TUNEL assay To determine apoptosis in tumor cells treated with T oligo and radiation, TUNEL staining was performed using ApopTag Plus peroxidase kit in a method previously described with some modification. To quantify the apoptotic cells, three to five high power fields per mouse were selected and apoptotic cells were counted by two investigators. Tumorigenesis method of cancer cells treated with T oligo and radiation To assess the growth potential of T oligo and IR treated tumor cells in mice, Inhibitors,Modulators,Libraries mammary tumor cells were supple mented in culture with T oligo for 24 hours, and then irradiated with 3 Gy. The tumor cells cultured Inhibitors,Modulators,Libraries in med ium alone or containing control oligo were used Inhibitors,Modulators,Libraries as con trol groups. After radiation, the cells were washed and prepared for injection.
Untreated cells were resuspended in PBS, while the control oligo and T oligo treated cells were resuspended in 1. 2 mM control oligo or T oligo in PBS. T oligo or control oligo treated and medium only treated tumor cells were injected respectively in the right or left flanks of syngeneic wild type mice. Untreated tumor cells with or without IR were also injected as controls. Inhibitors,Modulators,Libraries The mice were followed for up to 30 days after the tumor inoculation and tumor growth was measured with calipers every two days. The tumor incidence was also recorded. In vivo treatment MMT mice at approximately 73 days of age were injected intraductally in the right chest mammary gland with 50 uL of a T oligo solution. The left chest mammary gland in the same mouse was injected with the same dosage of con trol oligo.

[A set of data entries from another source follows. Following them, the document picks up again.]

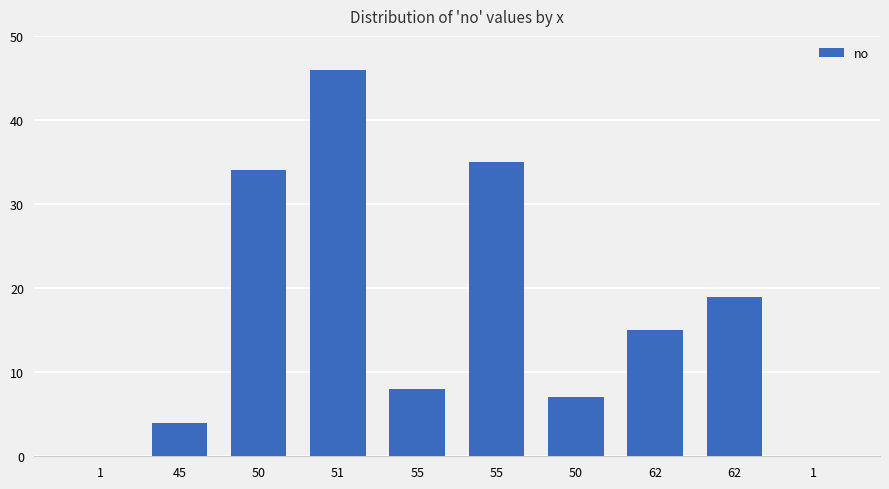

Count the number of data series in this chart.

1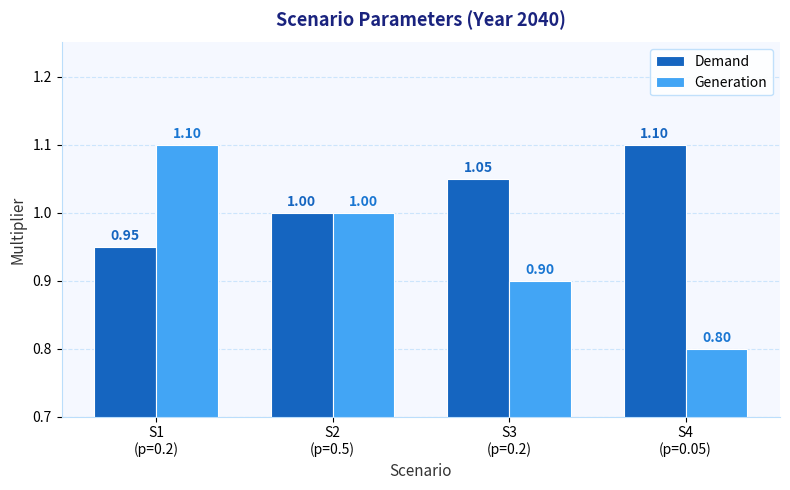

List the labels in order of Generation value, smallest first.

S4
(p=0.05), S3
(p=0.2), S2
(p=0.5), S1
(p=0.2)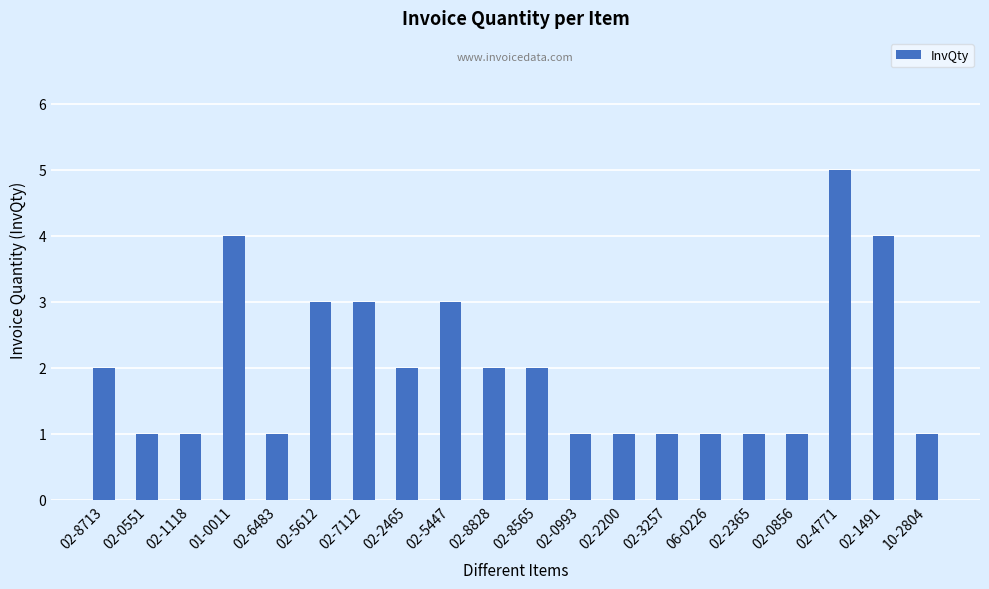

What is the sum of the values at 01-0011 and 02-1118?

5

After seven to eight daily injections, the mice were sedated with intraperitoneal administration of keta mine and xylazine and placed in a special Irradiation Pie cage. The mammary glands were irradiated with 3 Gy IR with the rest of the body covered by lead Inhibitors,Modulators,Libraries foil. The mice were sacrificed 10 days after the radiation. The treated mammary glands were then removed, whole mounted, formalin fixed, stained in carmine alum, and photographed with a digi tal camera. To quantify the tumor burden, digital images of all whole mounted mammary glands were analyzed using SPOT advanced software. Statistical analysis Statistical significance was determined using Students t tests or X2 test. One way ANOVA was used for analysis of data with more than two subgroups.
Results Sensitization of tumor cells to radiation by T oligo To determine if T oligo can enhance the inhibition of mammary tumor cell growth due to radiation, tumor cells from MMT mice were cultured with T oligo at concentrations ranging from 0 to 40 uM for 24 hours and then irradiated. Tumor cells cultured in DMEM medium alone or DMEM containing the same concen tration of Ceritinib supplier a control oligo were used as controls. The cells were collected and counted at 0, 24, 48, 72 and 96 hours after exposure to 3 Gy IR. T oligo alone inhibited growth of tumor cells in a dose dependent manner, with the most marked inhibition at 40 uM T oligo.